Objectifs »
1 > Dans l'extrait sur la règle des confessions, rendez en anglais la phrase « Comme le reconnaît la Cour dans l’arrêt Hodgson (au par. 19), la déclaration obtenue par la force, par la menace ou grâce à des promesses est intrinsèquement non fiable. »
2 > Prolongez l'extrait sur la règle des confessions par un paragraphe qui suit sa dernière phrase.

Extrait source »
----------

R. c. Paterson, 2017 CSC 15

*Voir aussi ici où on traite de la règle des confessions

Les fondements de la règle des confessions

[14]                          La règle des confessions traduit le souci du droit pour le « caractère volontaire » d’une déclaration obtenue grâce à une technique d’enquête policière. Elle fait obstacle à l’admission en preuve au procès de la déclaration d’un suspect à un policier ou à une autre personne en situation d’autorité, sauf si le ministère public prouve hors de tout doute raisonnable que la déclaration était volontaire (S. Penney, V. Rondinelli et J. Stribopoulos, Criminal Procedure in Canada (2011), p. 272 et R. c. Hodgson, [1998] 2 R.C.S. 449, par. 17). Identique à celui qui lui incombe en ce qui concerne la culpabilité même de l’accusé, le fardeau de preuve qui pèse sur ministère public à cet égard fait ressortir le rattachement de la règle des confessions au principe juridique voulant qu’une déclaration involontaire [traduction] « ne soit pas une affirmation de culpabilité fiable » (S. N. Lederman, A. W. Bryant et M. K. Fuerst., The Law of Evidence in Canada, (4e éd. 2014), §8.24, p. 444; Ibrahim c. The King, [1914] A.C. 599 (C.P.), p. 609; Boudreau c. The King, [1949] R.C.S. 262; Rothman c. La Reine, [1981] 1 R.C.S. 640, p. 653‑654, le juge Estey, dissident)[1]. Comme le reconnaît la Cour dans l’arrêt Hodgson (au par. 19), la déclaration obtenue par la force, par la menace ou grâce à des promesses est intrinsèquement non fiable.

----------

[Lignes d'un jeu de données de mise en page]
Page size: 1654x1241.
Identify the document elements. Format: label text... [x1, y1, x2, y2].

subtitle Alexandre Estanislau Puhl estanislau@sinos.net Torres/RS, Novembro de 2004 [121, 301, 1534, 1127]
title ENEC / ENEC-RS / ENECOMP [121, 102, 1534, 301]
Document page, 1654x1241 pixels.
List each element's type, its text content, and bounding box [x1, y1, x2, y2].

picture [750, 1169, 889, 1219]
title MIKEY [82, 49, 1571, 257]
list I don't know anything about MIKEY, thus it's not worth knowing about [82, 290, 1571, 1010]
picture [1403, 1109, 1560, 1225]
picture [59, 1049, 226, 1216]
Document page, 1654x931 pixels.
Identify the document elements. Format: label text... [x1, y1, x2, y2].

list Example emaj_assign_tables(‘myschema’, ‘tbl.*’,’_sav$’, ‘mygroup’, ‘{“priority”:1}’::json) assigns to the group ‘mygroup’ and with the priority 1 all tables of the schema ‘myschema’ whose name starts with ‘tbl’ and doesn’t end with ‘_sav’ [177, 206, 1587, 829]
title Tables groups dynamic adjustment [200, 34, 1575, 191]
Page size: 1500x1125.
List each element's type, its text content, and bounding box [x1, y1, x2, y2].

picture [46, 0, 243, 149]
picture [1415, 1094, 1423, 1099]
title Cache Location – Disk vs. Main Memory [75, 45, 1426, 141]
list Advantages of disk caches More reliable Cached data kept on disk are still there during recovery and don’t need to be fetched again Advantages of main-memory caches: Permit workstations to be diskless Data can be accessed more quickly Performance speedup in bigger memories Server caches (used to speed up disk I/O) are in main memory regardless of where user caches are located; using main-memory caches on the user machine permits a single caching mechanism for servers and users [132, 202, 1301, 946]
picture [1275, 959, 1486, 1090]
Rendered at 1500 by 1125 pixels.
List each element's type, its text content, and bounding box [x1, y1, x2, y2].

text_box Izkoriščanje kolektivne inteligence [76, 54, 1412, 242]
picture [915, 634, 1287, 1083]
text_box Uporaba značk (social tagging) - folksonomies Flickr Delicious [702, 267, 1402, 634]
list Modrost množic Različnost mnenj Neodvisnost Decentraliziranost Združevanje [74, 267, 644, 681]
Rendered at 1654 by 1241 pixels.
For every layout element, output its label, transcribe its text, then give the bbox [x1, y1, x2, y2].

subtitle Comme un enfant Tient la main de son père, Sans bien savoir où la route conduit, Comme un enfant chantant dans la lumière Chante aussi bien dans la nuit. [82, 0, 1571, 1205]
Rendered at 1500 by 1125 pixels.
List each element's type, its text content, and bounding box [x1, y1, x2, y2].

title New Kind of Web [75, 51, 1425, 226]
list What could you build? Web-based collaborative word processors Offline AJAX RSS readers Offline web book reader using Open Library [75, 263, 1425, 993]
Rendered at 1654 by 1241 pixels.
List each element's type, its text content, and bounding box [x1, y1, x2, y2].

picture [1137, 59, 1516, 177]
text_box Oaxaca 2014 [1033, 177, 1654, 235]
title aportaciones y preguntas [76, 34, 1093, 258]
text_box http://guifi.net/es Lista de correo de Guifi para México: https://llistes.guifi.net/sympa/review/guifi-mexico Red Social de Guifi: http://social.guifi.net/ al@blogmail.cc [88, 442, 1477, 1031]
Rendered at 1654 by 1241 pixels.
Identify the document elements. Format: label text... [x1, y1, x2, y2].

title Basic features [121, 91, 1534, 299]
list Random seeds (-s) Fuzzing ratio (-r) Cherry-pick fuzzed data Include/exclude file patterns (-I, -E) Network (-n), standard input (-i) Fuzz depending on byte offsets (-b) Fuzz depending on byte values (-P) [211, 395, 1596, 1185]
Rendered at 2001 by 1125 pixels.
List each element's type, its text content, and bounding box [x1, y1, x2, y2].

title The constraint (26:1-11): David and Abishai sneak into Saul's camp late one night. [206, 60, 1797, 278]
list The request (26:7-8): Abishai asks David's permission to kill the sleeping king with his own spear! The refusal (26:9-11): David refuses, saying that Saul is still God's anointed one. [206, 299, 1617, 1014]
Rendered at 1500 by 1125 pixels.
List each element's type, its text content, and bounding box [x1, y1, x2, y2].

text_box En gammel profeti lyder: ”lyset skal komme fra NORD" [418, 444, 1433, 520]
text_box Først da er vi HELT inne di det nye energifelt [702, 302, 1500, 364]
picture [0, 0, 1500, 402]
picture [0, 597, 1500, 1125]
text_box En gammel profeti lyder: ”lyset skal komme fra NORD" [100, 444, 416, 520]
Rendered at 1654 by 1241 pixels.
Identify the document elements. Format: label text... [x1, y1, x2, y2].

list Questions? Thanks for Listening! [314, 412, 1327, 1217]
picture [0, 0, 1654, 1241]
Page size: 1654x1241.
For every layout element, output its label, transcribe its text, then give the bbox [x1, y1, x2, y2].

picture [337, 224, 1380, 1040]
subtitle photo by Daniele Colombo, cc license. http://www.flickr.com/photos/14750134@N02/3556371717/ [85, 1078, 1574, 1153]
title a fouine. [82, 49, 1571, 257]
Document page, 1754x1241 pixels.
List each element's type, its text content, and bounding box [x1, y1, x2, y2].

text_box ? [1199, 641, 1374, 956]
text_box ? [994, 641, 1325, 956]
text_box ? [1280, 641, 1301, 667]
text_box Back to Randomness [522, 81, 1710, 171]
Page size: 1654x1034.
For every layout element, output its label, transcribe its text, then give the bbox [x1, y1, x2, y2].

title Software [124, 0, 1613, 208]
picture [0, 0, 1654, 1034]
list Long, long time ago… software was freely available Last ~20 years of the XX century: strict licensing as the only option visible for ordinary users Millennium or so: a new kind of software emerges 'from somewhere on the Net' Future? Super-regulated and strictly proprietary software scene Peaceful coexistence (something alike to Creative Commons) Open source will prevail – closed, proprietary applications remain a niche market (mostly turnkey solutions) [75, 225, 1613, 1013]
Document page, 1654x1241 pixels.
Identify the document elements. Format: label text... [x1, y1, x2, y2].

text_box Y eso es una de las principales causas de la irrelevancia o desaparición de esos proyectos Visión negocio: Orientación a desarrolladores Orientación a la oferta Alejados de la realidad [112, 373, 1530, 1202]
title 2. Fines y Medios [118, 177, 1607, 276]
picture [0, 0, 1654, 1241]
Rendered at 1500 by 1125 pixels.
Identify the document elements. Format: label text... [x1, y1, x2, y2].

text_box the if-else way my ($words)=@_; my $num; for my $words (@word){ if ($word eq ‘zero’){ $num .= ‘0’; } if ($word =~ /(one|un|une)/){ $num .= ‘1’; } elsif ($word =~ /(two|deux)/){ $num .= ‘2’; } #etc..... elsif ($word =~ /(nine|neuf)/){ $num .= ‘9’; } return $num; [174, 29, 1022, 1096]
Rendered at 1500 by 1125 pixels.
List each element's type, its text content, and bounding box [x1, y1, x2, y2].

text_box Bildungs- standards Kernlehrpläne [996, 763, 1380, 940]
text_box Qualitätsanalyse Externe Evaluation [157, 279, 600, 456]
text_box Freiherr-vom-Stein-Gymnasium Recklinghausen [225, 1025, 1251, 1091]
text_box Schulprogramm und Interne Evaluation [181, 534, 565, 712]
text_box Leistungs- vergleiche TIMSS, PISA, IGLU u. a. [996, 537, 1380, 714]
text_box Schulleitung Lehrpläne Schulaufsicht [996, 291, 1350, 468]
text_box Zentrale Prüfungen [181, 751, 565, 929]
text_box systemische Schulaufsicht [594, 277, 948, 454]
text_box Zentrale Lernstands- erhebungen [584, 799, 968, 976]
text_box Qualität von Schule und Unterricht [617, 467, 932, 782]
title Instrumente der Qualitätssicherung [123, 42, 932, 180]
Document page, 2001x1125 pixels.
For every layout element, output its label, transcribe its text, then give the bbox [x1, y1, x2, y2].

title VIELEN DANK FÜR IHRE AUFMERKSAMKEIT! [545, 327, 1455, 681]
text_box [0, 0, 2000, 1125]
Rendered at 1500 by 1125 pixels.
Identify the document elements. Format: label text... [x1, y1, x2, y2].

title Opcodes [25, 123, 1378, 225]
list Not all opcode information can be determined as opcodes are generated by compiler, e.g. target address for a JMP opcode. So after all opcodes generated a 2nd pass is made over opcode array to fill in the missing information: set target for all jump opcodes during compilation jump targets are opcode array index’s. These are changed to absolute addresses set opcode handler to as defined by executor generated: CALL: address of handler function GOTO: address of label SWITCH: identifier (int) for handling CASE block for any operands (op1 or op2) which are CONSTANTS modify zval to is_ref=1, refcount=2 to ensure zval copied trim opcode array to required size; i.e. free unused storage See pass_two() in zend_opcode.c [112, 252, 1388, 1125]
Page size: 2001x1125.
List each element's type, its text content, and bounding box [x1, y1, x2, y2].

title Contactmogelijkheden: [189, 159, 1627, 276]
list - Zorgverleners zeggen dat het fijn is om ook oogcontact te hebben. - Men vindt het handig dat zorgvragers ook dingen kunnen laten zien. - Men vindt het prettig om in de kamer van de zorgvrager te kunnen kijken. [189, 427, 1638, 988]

----------

Réponses attendues »
1 > As the Court recognized in Hodgson (at para. 19), a statement obtained through force, threats or promises is inherently unreliable.

2 >
[15]                          Toutefois, la Cour reconnaît également que la non‑fiabilité éventuelle d’un aveu involontaire n’explique qu’en partie l’exclusion de la preuve par application de la règle des confessions. Ainsi, dans R. c. Hebert, [1990] 2 R.C.S. 151, la Cour affirme que cette règle repose sur les notions fondamentales que sont l’équité procédurale et (à la p. 173) « l’idée qu’une personne assujettie au pouvoir de l’État en matière criminelle a le droit de décider librement de faire ou non une déclaration aux policiers », jumelée au « souci de préserver l’intégrité du processus judiciaire et la considération dont il jouit ». Elle ajoute (à la p. 175) que ces préoccupations sous‑tendent le privilège de ne pas s’incriminer et appuient l’assimilation du droit de la personne détenue de garder le silence à un principe de justice fondamentale au sens de l’art. 7  de la Charte . En tant qu’exigence visant à limiter la portée des techniques d’enquête policière, le « caractère volontaire » est donc largement associé au principe voulant que, pour préserver l’intégrité du processus judiciaire et la considération dont il jouit, le ministère public doive établir la culpabilité sans l’aide de l’accusé (Hodgson, par. 23, citant le Rapport du Groupe de travail fédéral‑provincial sur l’uniformisation des règles de preuve (1982), p. 195).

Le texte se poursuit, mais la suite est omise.